Tuesday, January 19, 2010

FVR's Mistaken View of Constitutional Violation

While I was scanning the news, I came across a statement from former President Fidel V. Ramos claiming that the Catholic Bishops Conference of the Philippines (CBCP) violated the Constitution in issuing a call not to vote for candidates who support the controversial Reproductive Health (RH) Bill. According to Ramos, the CBCP's campaign violates the people's right to freedom of conscience and belief by imposing its view on them.

Conceivably, FVR was referring to freedom of religion or the free exercise clause under Article III, Section 5 of the Constitution, which prohibits the enactment of a law or any governmental act that prevents the free exercise of religion.

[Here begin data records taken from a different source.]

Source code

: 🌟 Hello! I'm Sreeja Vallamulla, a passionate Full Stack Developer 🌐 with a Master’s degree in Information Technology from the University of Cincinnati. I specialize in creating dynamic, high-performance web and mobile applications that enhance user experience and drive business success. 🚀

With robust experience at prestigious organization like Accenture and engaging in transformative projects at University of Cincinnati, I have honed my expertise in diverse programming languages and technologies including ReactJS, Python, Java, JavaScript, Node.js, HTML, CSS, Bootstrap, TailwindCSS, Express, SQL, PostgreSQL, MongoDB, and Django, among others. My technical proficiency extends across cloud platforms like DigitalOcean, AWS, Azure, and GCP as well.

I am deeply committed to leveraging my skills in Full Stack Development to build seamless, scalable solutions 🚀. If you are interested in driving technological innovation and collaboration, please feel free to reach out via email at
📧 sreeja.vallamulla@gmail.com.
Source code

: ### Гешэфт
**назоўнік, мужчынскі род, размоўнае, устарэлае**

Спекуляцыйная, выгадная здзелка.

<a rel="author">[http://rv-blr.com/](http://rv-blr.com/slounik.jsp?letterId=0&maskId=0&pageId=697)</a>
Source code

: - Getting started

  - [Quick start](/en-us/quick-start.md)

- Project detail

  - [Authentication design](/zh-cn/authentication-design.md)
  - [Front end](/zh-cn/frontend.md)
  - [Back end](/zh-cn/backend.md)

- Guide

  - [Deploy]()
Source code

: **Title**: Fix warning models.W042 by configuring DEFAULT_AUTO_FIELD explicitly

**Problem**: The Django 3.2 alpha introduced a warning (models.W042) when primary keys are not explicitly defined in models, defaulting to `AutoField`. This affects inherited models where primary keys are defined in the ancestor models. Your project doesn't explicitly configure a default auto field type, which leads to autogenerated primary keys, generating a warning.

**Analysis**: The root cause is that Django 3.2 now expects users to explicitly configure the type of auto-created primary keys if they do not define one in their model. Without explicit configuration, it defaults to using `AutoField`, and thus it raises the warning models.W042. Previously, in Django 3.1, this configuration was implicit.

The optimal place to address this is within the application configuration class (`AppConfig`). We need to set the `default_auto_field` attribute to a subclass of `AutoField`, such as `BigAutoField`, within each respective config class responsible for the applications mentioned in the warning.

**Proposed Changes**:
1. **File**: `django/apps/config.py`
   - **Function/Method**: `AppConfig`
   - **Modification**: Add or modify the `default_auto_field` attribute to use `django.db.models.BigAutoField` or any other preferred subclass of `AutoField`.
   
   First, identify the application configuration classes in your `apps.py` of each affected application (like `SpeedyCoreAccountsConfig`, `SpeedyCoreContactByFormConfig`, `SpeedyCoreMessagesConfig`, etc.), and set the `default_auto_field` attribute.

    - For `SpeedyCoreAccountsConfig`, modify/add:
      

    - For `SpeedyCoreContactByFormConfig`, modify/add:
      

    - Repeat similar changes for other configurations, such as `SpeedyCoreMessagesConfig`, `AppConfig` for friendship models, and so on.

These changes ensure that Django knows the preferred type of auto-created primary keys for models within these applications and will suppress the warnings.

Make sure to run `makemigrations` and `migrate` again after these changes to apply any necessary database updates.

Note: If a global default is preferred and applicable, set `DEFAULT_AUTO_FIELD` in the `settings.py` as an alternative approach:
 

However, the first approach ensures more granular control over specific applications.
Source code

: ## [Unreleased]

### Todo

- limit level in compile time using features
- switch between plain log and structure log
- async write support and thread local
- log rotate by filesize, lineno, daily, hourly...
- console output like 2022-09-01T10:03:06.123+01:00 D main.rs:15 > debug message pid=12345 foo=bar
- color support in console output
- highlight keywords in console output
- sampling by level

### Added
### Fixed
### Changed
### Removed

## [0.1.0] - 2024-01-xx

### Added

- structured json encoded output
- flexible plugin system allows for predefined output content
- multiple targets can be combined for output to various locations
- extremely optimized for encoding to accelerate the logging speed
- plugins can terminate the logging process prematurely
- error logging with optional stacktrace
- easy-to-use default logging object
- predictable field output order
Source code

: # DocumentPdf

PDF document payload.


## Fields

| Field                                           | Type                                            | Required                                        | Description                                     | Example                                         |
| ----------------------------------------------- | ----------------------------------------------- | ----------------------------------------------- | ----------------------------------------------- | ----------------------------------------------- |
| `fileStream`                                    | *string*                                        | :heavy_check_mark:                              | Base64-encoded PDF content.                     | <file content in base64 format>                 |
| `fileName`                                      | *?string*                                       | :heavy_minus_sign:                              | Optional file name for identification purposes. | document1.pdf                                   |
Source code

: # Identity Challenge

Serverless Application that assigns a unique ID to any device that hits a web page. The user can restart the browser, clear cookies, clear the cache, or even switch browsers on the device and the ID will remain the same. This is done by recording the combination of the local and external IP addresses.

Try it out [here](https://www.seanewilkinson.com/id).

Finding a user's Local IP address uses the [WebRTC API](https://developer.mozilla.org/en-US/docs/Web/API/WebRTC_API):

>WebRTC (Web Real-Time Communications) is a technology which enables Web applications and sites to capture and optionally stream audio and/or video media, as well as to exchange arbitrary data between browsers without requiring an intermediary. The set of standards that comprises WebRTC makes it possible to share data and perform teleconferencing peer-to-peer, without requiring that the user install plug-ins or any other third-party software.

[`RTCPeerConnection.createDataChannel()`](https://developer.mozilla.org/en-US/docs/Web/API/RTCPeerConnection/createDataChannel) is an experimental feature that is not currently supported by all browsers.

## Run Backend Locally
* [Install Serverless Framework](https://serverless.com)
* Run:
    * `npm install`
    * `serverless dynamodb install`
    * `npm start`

An elementary principle in constitutional law, however, will show that Ramos's statement is incorrect.

The fundamental rights enumerated in Article III of the Constitution (Bill of Rights) can only be violated when State action or governmental conduct is involved. The Bill of Rights is meant as a check against exercise by the government of its immense powers; as a balance between individual liberty and governmental power. Thus, one will see that the enumeration of rights in Article III are directed against the enactment of laws, law enforcement functions, criminal prosecutions, imposition of penalties, etc., which are within the domain of governmental functions.

The CBCP's statement urging voters not to vote for candidates in favor of the RH Bill does not constitute action by the State. On the contrary, it should be viewed as an exercise by its members of their religious freedom and free speech rights, which are guaranteed in Article III. The very constitutional provision that FVR says the CBCP is violating in fact grants the latter and its members the right to adhere to a particular religious belief (about the claimed immorality of artificial birth control) under the free exercise clause and to express such belief under the free speech clause.

The CBCP, or any other religious group for that matter, has every right to campaign for or against a particular legislation, candidate or governmental action that it deems contrary to the tenets of its religion. The free exercise of religion clause under the Constitution guarantees this right.